80歳の女性。左上下肢の脱力を主訴に救急車で搬入された。本日午前6時に起床したときから、左上下肢の脱力としゃべりにくさを自覚していたが、様子をみていた。夕方、左上下肢の麻痺が増悪したため救急車を要請した。高血圧症と糖尿病で治療中である。日常生活動作は自立しており、脳血管障害の既往や不整脈の指摘はない。意識は清明。心拍数82/分、整。血圧154/82mmHg。復唱は可能だが構音障害を認める。左顔面を含む左上下肢の不全片麻痺を認めた。来院時の頭部MRIの拡散強調像(A)、FLAIR像(B)及びMRA(C)を下に示す。

直ちに行うべき治療で適切なのはどれか。

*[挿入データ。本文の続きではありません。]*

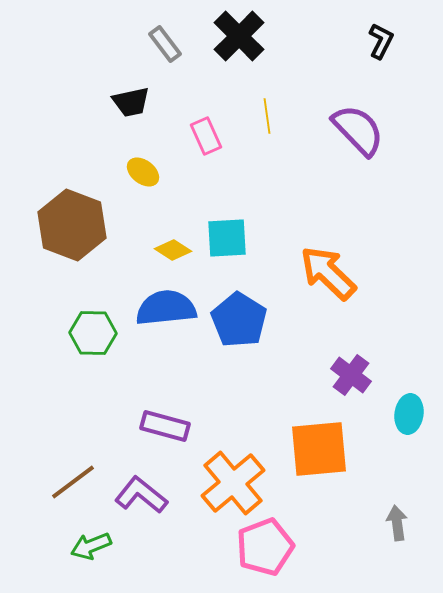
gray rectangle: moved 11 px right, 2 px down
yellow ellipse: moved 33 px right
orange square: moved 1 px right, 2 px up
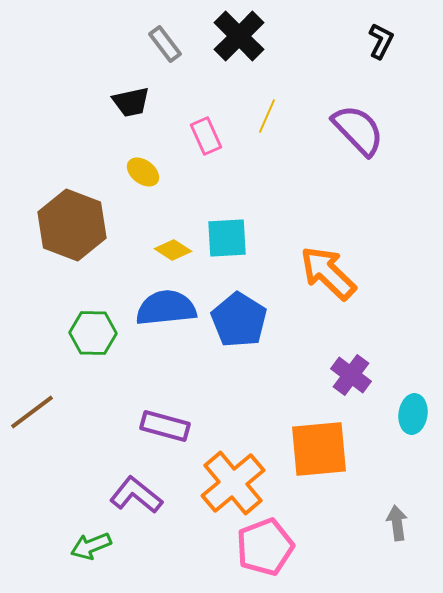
yellow line: rotated 32 degrees clockwise
cyan ellipse: moved 4 px right
brown line: moved 41 px left, 70 px up
purple L-shape: moved 5 px left
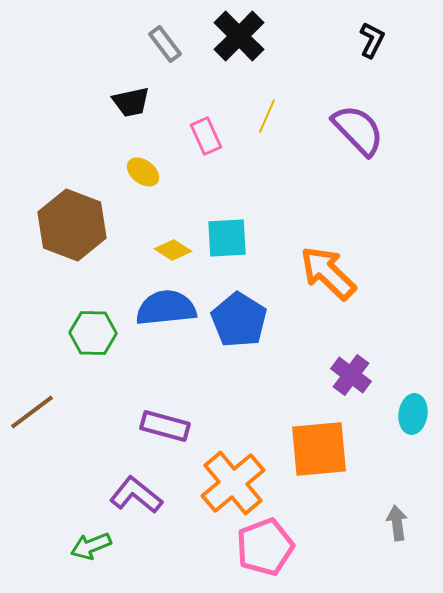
black L-shape: moved 9 px left, 1 px up
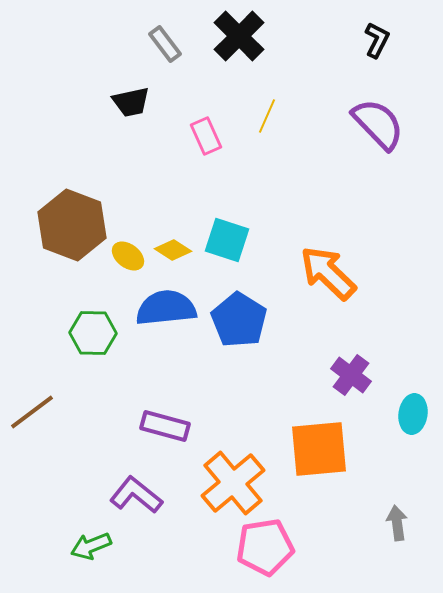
black L-shape: moved 5 px right
purple semicircle: moved 20 px right, 6 px up
yellow ellipse: moved 15 px left, 84 px down
cyan square: moved 2 px down; rotated 21 degrees clockwise
pink pentagon: rotated 12 degrees clockwise
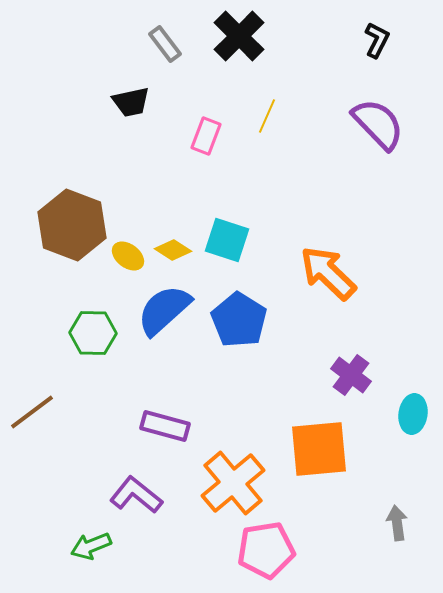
pink rectangle: rotated 45 degrees clockwise
blue semicircle: moved 2 px left, 2 px down; rotated 36 degrees counterclockwise
pink pentagon: moved 1 px right, 3 px down
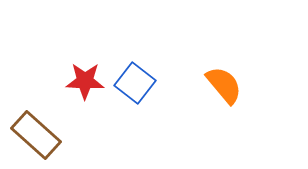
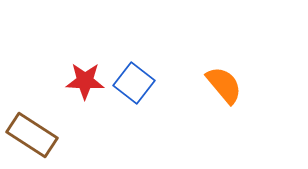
blue square: moved 1 px left
brown rectangle: moved 4 px left; rotated 9 degrees counterclockwise
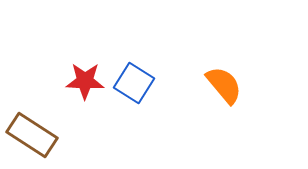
blue square: rotated 6 degrees counterclockwise
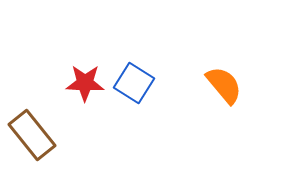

2つ選べ

(a) 抗血小板薬内服

(b) 機械的血栓回収療法

(c) グリセオール静注療法

(d) t-PA〈tissue plasminogen activator〉静注療法

(e) 直接経口抗凝固薬[direct oral anti coagulant〈DOAC〉]内服

正解:a,c

難易度:高

・症状から脳梗塞が疑われ,MRIでやや大きめな梗塞巣が認められ,不整脈の既往がないことから血栓性であることが判断できる.

◯(a)血栓性脳梗塞が疑われるため,有効である.

✕(b)主幹動脈に閉塞を認めないことから不適切

◯(c)頭蓋内圧亢進症状は顕著ではないが,梗塞巣が大きめであるため,急性期で実施されることもある.